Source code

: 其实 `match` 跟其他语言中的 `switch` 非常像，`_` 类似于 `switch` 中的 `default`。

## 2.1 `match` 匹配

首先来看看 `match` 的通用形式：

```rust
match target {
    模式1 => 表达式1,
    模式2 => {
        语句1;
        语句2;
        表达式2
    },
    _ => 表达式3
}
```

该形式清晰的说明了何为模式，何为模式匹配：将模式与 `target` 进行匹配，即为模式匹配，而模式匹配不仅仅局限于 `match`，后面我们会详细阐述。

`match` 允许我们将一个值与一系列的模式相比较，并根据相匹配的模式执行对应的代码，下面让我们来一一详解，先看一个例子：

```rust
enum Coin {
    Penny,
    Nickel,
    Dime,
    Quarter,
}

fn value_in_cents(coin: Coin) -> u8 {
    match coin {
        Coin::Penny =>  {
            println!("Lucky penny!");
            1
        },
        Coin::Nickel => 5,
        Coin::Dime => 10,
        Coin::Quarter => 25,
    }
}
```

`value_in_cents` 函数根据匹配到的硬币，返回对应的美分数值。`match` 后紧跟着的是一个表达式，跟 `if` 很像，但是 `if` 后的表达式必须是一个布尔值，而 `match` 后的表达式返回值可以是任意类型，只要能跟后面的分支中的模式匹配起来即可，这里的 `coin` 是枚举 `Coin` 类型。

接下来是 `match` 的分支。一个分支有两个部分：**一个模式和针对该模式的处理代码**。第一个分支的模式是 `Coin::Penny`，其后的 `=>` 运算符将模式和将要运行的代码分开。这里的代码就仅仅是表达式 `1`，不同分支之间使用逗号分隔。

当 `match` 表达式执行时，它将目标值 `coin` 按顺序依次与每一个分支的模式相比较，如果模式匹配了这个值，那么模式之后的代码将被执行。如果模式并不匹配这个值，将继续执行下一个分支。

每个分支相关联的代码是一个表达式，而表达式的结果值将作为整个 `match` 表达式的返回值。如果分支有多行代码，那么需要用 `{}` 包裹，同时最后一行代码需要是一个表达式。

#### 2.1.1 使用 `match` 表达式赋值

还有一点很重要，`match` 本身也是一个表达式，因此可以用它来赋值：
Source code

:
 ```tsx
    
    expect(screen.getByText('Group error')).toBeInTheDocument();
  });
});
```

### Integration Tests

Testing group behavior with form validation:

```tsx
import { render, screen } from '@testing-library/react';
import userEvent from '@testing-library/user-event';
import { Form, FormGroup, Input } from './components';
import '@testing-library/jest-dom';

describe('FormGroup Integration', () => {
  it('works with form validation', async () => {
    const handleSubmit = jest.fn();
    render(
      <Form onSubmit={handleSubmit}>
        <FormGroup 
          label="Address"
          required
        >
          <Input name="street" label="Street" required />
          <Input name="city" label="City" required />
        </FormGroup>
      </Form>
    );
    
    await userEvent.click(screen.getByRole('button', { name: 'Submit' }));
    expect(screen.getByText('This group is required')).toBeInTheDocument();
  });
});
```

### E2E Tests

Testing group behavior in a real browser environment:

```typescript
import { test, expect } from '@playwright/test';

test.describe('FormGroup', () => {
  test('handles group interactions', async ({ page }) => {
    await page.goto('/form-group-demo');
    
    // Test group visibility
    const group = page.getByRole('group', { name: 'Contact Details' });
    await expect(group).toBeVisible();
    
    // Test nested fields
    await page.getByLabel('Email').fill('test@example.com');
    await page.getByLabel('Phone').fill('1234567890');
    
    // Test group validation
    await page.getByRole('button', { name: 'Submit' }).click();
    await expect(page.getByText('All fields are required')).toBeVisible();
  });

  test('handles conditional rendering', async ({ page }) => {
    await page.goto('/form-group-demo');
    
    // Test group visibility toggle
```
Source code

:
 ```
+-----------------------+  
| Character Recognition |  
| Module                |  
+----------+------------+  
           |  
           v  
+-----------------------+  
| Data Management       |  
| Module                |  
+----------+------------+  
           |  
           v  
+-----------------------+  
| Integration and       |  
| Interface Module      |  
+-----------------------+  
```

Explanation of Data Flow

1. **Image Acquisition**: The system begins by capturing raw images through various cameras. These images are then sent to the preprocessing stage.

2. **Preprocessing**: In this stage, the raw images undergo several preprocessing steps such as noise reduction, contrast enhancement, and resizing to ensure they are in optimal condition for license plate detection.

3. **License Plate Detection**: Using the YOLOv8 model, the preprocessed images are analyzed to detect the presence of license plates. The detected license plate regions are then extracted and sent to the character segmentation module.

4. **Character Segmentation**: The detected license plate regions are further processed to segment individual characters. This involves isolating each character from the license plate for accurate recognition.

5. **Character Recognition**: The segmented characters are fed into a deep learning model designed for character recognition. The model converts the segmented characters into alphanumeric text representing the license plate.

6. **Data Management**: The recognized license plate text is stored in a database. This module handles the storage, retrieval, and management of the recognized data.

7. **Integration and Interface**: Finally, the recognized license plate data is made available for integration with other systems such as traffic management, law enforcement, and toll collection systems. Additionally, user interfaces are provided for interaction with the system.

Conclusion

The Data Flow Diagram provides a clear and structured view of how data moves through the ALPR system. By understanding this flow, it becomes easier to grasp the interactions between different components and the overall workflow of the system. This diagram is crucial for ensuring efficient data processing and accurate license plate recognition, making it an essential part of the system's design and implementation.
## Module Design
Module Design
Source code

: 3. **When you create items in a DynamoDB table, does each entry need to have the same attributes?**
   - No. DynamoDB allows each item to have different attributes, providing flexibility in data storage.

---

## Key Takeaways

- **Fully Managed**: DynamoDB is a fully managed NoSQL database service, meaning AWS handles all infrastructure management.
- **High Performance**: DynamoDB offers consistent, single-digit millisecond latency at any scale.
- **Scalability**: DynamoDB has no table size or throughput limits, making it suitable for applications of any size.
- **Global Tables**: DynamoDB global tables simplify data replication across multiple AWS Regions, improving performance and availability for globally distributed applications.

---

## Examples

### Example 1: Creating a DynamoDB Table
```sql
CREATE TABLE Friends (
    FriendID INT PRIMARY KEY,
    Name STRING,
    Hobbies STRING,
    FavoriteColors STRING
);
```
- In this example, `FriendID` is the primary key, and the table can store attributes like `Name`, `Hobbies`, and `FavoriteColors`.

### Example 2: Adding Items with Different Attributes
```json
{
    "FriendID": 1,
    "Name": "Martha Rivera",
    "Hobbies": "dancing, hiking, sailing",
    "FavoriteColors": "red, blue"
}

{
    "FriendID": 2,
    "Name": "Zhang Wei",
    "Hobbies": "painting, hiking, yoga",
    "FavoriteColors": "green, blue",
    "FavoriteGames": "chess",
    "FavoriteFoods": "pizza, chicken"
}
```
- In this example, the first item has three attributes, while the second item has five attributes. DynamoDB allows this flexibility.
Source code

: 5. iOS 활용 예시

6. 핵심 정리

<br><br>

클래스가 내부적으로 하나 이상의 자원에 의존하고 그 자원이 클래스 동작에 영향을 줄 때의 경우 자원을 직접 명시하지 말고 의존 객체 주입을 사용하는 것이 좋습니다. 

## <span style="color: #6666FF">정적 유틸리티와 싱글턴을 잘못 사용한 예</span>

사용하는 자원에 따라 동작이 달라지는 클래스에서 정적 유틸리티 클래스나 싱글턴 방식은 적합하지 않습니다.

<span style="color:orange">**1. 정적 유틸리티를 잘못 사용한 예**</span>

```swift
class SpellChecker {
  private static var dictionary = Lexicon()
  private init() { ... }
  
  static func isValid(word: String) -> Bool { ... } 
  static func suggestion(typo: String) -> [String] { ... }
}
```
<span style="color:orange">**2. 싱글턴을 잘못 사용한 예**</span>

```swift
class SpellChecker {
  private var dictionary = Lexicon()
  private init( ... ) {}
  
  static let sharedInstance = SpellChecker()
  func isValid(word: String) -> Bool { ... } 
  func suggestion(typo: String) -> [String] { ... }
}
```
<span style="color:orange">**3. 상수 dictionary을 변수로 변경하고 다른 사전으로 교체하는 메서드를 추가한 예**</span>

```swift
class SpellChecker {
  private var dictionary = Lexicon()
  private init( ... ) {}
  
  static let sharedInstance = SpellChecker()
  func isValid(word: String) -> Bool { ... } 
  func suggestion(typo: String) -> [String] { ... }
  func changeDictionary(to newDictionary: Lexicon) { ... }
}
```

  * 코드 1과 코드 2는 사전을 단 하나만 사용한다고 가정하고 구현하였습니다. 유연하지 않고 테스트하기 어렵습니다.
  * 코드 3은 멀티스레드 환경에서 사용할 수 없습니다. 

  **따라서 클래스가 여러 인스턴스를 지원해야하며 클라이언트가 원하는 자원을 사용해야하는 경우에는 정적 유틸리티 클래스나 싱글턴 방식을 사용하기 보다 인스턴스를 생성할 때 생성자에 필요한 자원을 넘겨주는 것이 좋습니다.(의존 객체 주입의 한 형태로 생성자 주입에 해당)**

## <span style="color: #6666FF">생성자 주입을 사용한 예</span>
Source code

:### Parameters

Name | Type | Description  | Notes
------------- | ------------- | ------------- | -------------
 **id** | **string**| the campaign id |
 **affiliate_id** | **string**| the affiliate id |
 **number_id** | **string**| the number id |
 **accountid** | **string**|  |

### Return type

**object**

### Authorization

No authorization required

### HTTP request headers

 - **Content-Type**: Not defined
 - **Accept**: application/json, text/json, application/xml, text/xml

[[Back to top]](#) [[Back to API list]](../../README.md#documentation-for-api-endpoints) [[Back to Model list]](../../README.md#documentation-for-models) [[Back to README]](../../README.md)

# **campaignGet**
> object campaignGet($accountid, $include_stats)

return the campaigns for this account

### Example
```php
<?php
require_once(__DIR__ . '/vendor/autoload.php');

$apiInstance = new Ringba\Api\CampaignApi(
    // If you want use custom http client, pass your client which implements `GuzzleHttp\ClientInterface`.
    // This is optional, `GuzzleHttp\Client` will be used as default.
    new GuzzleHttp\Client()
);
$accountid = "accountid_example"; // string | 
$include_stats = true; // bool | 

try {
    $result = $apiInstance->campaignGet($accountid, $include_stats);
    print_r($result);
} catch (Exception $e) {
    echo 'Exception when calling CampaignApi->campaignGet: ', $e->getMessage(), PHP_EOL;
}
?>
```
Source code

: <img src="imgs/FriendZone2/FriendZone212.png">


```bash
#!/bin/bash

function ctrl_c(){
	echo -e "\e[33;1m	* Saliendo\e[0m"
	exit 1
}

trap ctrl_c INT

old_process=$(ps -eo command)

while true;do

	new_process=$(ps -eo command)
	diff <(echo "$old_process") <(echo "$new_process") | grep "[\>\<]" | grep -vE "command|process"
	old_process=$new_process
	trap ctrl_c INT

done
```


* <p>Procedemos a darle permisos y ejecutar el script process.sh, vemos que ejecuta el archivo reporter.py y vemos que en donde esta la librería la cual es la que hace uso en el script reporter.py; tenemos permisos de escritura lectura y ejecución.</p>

•••

*Task objective*. All lines above with the word "Hobbies" need to be reported.

*Response for this exercise*.
    Hobbies STRING,
- In this example, `FriendID` is the primary key, and the table can store attributes like `Name`, `Hobbies`, and `FavoriteColors`.
    "Hobbies": "dancing, hiking, sailing",
    "Hobbies": "painting, hiking, yoga",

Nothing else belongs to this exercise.